Saved data entries:
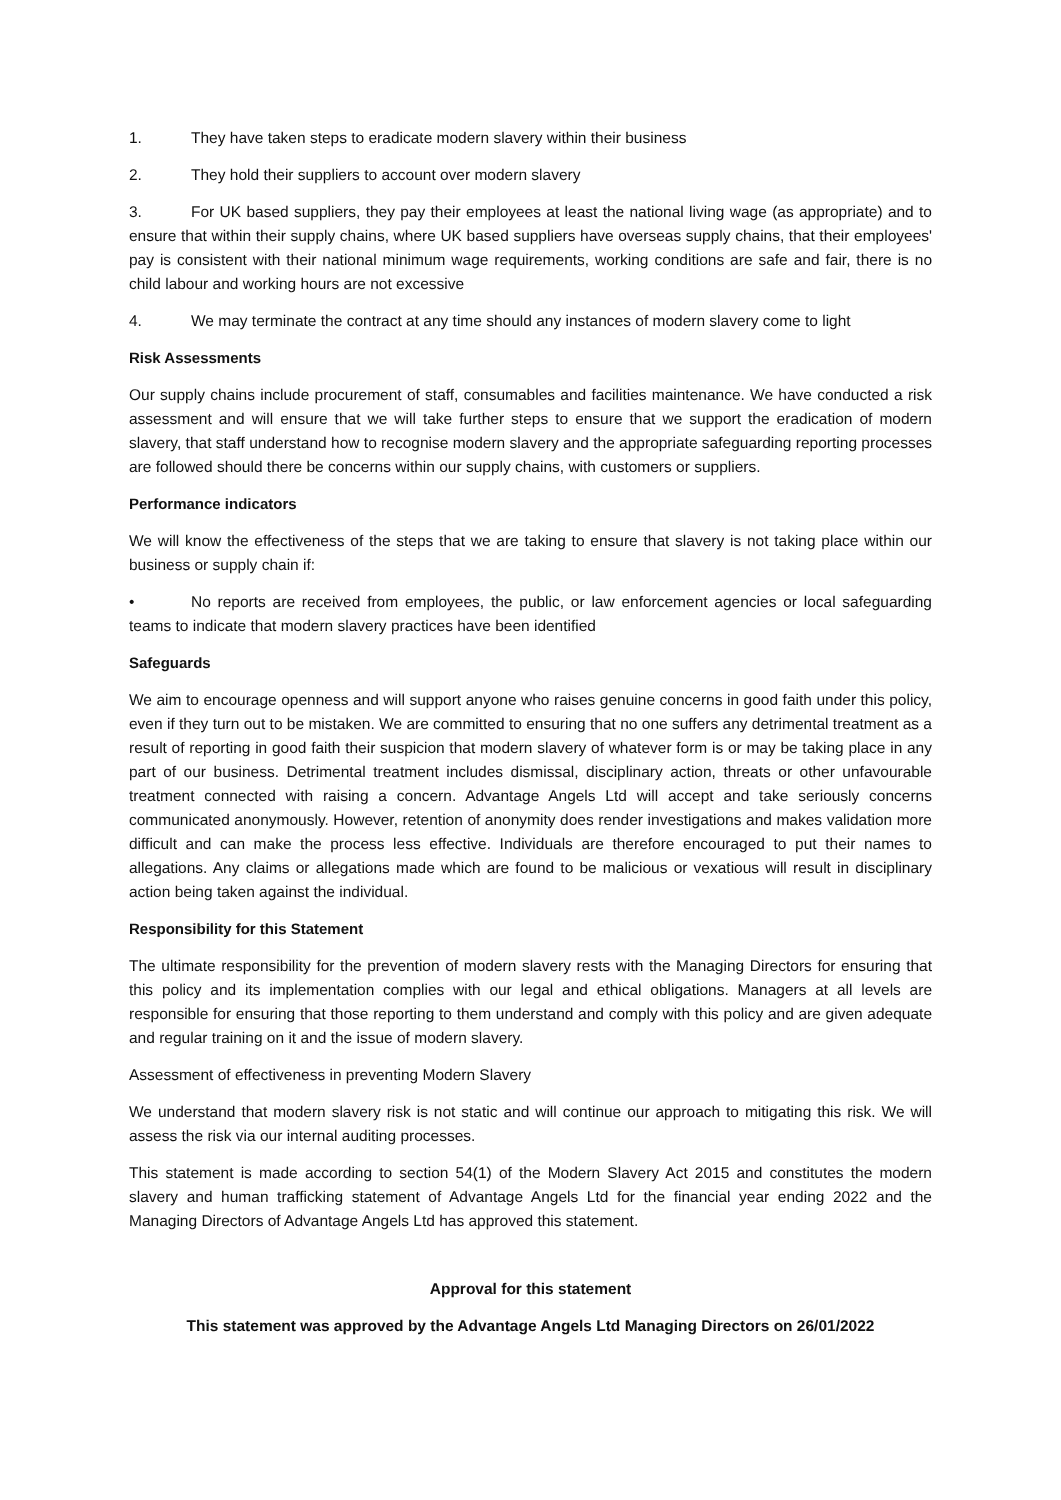1. They have taken steps to eradicate modern slavery within their business
2. They hold their suppliers to account over modern slavery
3. For UK based suppliers, they pay their employees at least the national living wage (as appropriate) and to ensure that within their supply chains, where UK based suppliers have overseas supply chains, that their employees' pay is consistent with their national minimum wage requirements, working conditions are safe and fair, there is no child labour and working hours are not excessive
4. We may terminate the contract at any time should any instances of modern slavery come to light
Risk Assessments
Our supply chains include procurement of staff, consumables and facilities maintenance. We have conducted a risk assessment and will ensure that we will take further steps to ensure that we support the eradication of modern slavery, that staff understand how to recognise modern slavery and the appropriate safeguarding reporting processes are followed should there be concerns within our supply chains, with customers or suppliers.
Performance indicators
We will know the effectiveness of the steps that we are taking to ensure that slavery is not taking place within our business or supply chain if:
• No reports are received from employees, the public, or law enforcement agencies or local safeguarding teams to indicate that modern slavery practices have been identified
Safeguards
We aim to encourage openness and will support anyone who raises genuine concerns in good faith under this policy, even if they turn out to be mistaken. We are committed to ensuring that no one suffers any detrimental treatment as a result of reporting in good faith their suspicion that modern slavery of whatever form is or may be taking place in any part of our business. Detrimental treatment includes dismissal, disciplinary action, threats or other unfavourable treatment connected with raising a concern. Advantage Angels Ltd will accept and take seriously concerns communicated anonymously. However, retention of anonymity does render investigations and makes validation more difficult and can make the process less effective. Individuals are therefore encouraged to put their names to allegations. Any claims or allegations made which are found to be malicious or vexatious will result in disciplinary action being taken against the individual.
Responsibility for this Statement
The ultimate responsibility for the prevention of modern slavery rests with the Managing Directors for ensuring that this policy and its implementation complies with our legal and ethical obligations. Managers at all levels are responsible for ensuring that those reporting to them understand and comply with this policy and are given adequate and regular training on it and the issue of modern slavery.
Assessment of effectiveness in preventing Modern Slavery
We understand that modern slavery risk is not static and will continue our approach to mitigating this risk. We will assess the risk via our internal auditing processes.
This statement is made according to section 54(1) of the Modern Slavery Act 2015 and constitutes the modern slavery and human trafficking statement of Advantage Angels Ltd for the financial year ending 2022 and the Managing Directors of Advantage Angels Ltd has approved this statement.
Approval for this statement
This statement was approved by the Advantage Angels Ltd Managing Directors on 26/01/2022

Directions ▸ Your answer must be an exact copy of the records, free of images.

Exercise solution ▸
1. They have taken steps to eradicate modern slavery within their business
2. They hold their suppliers to account over modern slavery
3. For UK based suppliers, they pay their employees at least the national living wage (as appropriate) and to ensure that within their supply chains, where UK based suppliers have overseas supply chains, that their employees' pay is consistent with their national minimum wage requirements, working conditions are safe and fair, there is no child labour and working hours are not excessive
4. We may terminate the contract at any time should any instances of modern slavery come to light
Risk Assessments
Our supply chains include procurement of staff, consumables and facilities maintenance. We have conducted a risk assessment and will ensure that we will take further steps to ensure that we support the eradication of modern slavery, that staff understand how to recognise modern slavery and the appropriate safeguarding reporting processes are followed should there be concerns within our supply chains, with customers or suppliers.
Performance indicators
We will know the effectiveness of the steps that we are taking to ensure that slavery is not taking place within our business or supply chain if:
• No reports are received from employees, the public, or law enforcement agencies or local safeguarding teams to indicate that modern slavery practices have been identified
Safeguards
We aim to encourage openness and will support anyone who raises genuine concerns in good faith under this policy, even if they turn out to be mistaken. We are committed to ensuring that no one suffers any detrimental treatment as a result of reporting in good faith their suspicion that modern slavery of whatever form is or may be taking place in any part of our business. Detrimental treatment includes dismissal, disciplinary action, threats or other unfavourable treatment connected with raising a concern. Advantage Angels Ltd will accept and take seriously concerns communicated anonymously. However, retention of anonymity does render investigations and makes validation more difficult and can make the process less effective. Individuals are therefore encouraged to put their names to allegations. Any claims or allegations made which are found to be malicious or vexatious will result in disciplinary action being taken against the individual.
Responsibility for this Statement
The ultimate responsibility for the prevention of modern slavery rests with the Managing Directors for ensuring that this policy and its implementation complies with our legal and ethical obligations. Managers at all levels are responsible for ensuring that those reporting to them understand and comply with this policy and are given adequate and regular training on it and the issue of modern slavery.
Assessment of effectiveness in preventing Modern Slavery
We understand that modern slavery risk is not static and will continue our approach to mitigating this risk. We will assess the risk via our internal auditing processes.
This statement is made according to section 54(1) of the Modern Slavery Act 2015 and constitutes the modern slavery and human trafficking statement of Advantage Angels Ltd for the financial year ending 2022 and the Managing Directors of Advantage Angels Ltd has approved this statement.
Approval for this statement
This statement was approved by the Advantage Angels Ltd Managing Directors on 26/01/2022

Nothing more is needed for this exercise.